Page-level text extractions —
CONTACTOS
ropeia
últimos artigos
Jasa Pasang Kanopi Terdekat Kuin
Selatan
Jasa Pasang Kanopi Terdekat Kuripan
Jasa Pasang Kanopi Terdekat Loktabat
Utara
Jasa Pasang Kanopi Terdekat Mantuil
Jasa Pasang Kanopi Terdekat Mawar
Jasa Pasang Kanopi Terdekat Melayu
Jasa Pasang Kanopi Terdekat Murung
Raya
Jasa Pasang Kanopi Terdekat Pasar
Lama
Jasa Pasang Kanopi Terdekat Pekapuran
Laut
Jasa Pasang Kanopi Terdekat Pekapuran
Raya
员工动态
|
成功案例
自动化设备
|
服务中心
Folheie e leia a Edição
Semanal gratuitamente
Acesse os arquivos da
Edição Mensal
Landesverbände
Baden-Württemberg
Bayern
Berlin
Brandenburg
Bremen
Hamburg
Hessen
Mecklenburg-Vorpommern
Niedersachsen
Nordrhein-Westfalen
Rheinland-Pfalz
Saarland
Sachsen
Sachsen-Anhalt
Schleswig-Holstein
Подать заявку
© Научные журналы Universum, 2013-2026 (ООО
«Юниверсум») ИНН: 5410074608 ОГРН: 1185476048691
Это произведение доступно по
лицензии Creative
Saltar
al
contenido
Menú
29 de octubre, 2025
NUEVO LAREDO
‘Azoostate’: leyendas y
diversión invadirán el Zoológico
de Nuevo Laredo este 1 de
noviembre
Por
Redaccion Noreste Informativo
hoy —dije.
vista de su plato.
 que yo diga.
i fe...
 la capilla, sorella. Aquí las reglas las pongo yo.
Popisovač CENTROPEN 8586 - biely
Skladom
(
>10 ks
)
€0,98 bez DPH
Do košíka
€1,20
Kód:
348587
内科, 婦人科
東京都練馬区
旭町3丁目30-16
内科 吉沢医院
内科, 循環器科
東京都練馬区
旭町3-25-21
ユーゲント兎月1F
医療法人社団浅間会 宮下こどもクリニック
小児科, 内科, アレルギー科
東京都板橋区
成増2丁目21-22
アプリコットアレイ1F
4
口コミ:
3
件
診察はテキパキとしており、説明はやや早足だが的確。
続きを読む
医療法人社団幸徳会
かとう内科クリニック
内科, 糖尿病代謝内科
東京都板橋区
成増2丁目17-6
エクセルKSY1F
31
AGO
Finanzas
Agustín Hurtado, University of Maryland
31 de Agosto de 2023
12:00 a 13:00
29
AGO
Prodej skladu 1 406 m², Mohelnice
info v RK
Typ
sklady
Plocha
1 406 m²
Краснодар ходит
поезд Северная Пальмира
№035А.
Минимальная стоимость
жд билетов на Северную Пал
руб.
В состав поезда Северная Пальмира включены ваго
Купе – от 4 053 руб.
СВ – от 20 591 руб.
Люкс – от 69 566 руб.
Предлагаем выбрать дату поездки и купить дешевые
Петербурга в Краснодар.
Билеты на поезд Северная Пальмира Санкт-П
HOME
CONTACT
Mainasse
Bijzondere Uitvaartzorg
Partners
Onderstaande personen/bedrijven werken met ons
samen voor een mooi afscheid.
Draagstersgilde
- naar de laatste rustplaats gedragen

Required work — Wherever a line in the entries holds "Edição", copy that line.

Task solution —
Folheie e leia a Edição
Edição Mensal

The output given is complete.